More than half of Australia is Native Title land, yet not one Traditional Owner organisation appears on the government's published invite lists. That is not a minor oversight. It is a serious missed opportunity that weakens this week's discussions before they begin.
The roundtable will not set policy. Its job is to develop advice on resilience, productivity, and the budget and tax system for ministers and departments to use in the months ahead. By design, it is about practical delivery across housing supply, clean energy and transmission, planning rules, and investment. Traditional Owner voices are relevant to each of these topics, not only to land access.
Start with the map. As at April 2025, Native Title determinations cover about 55 per cent of the continent. Most of that Country is in the regions where minerals are mined, water and energy assets are built, transmission lines and highways run, and where the next wave of renewable energy zones and rail lines would sit. Around half of Australia's critical minerals projects are on First Nations land. Decisions that ignore this reality do not speed things up; they create disputes, redesigns and delays.

Add the economics. Analysis prepared for ANZ with Deloitte indicates the First Nations economy could generate about $50 billion a year within a decade, built on recent average growth of 7.3 per cent in the five years to 2021 and new business formation at roughly four times the national rate. A national study finds Indigenous businesses already create $42.6 billion in social value each year, returning more than $3 of benefit for every $1 of revenue through better jobs, education, health and household wellbeing. There is much to learn from the commercial discipline and community wisdom of Indigenous businesses delivering at this scale.

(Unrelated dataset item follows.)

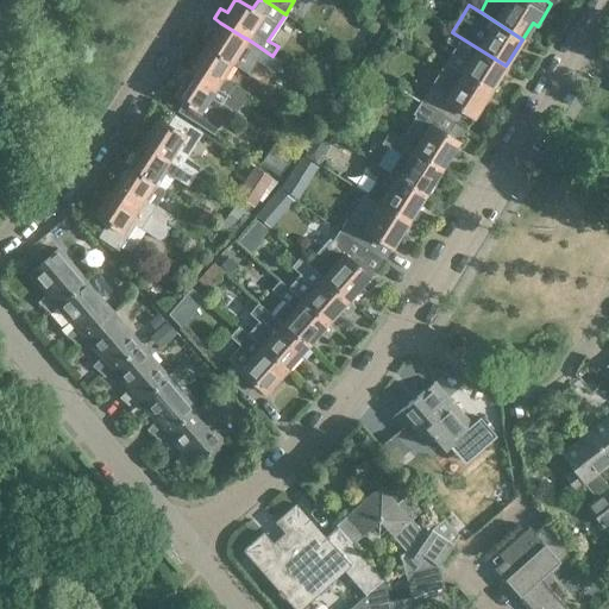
[(245,38),(220,23),(205,46),(231,63),(245,38)]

Consider delivery. Approvals and water management decide whether regional projects start on time and hold together. Prescribed Bodies Corporate carry statutory responsibilities and local knowledge. Early involvement helps proponents avoid cultural places, design around known constraints and set timelines that can be met. Recognising First Nations interests in water in entitlements and local plans is essential for energy, mining and agriculture. Leaving water to the end pushes up risk and cost. These are operational facts.
This is why the absence matters. The roundtable's agenda ranges from global risks and competition to AI, skills, approvals and tax. Each of those areas intersects with Country in practical ways. Each benefits from the experience of organisations that negotiate agreements, build local workforces and run enterprises in the regions where projects actually happen. Excluding those organisations weakens the advice before it is written.
The Prime Minister set the standard at Garma. To meet it, inclusion must be visible this week in Canberra, in the room and in the public record. Traditional Owners and their representative bodies, who hold recognised rights over most of the land these recommendations will touch, should be heard directly and take part in the roundtable's discussions, not merely cited in submissions.
Australian taxpayers expect results that endure. Projects move faster, face fewer disputes and cost less when the people with legal rights over the land help shape them from the start. That strengthens regional economies, gives industry certainty and supports the national budget.
Much of Australia's future infrastructure — renewable zones, transmission lines, roads, rail and water projects — will be built on Native Title land. Put Traditional Owners at the centre of the conversation. Their voices should help shape the recommendations, and that involvement should be clear in the public record.
That is partnership in practice, and it is plain economic sense for the country.
Reece Harley, Managing Director, National Indigenous Times.